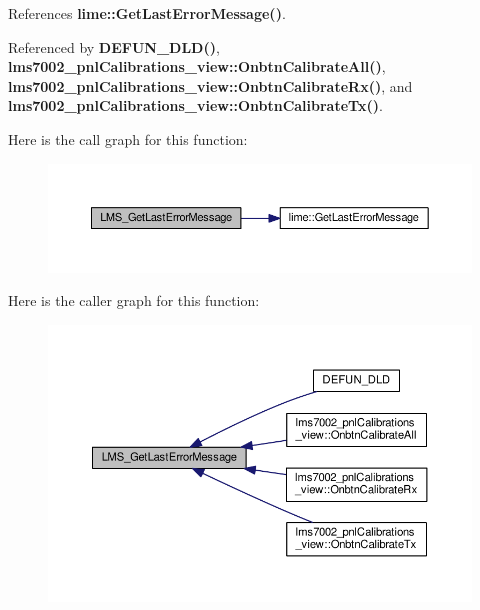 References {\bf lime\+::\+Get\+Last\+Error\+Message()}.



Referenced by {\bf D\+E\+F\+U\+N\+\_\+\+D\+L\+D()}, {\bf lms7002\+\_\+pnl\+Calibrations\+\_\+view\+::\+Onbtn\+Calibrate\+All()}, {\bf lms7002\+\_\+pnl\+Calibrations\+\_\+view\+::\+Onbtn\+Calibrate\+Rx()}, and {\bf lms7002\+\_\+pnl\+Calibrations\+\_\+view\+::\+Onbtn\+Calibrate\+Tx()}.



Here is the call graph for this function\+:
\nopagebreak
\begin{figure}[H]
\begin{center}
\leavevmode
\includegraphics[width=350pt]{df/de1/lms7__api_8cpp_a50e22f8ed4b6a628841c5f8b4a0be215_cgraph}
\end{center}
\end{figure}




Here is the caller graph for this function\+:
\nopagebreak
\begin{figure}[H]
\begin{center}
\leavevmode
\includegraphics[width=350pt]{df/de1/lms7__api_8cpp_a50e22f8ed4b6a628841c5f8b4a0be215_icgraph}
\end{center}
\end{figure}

----

Print all the entries exactly as they appear, without the pictures.

**Response to this exercise:**
 References {\bf lime\+::\+Get\+Last\+Error\+Message()}.



Referenced by {\bf D\+E\+F\+U\+N\+\_\+\+D\+L\+D()}, {\bf lms7002\+\_\+pnl\+Calibrations\+\_\+view\+::\+Onbtn\+Calibrate\+All()}, {\bf lms7002\+\_\+pnl\+Calibrations\+\_\+view\+::\+Onbtn\+Calibrate\+Rx()}, and {\bf lms7002\+\_\+pnl\+Calibrations\+\_\+view\+::\+Onbtn\+Calibrate\+Tx()}.



Here is the call graph for this function\+:
\nopagebreak
\begin{figure}[H]
\begin{center}
\leavevmode
\includegraphics[width=350pt]{df/de1/lms7__api_8cpp_a50e22f8ed4b6a628841c5f8b4a0be215_cgraph}
\end{center}
\end{figure}




Here is the caller graph for this function\+:
\nopagebreak
\begin{figure}[H]
\begin{center}
\leavevmode
\includegraphics[width=350pt]{df/de1/lms7__api_8cpp_a50e22f8ed4b6a628841c5f8b4a0be215_icgraph}
\end{center}
\end{figure}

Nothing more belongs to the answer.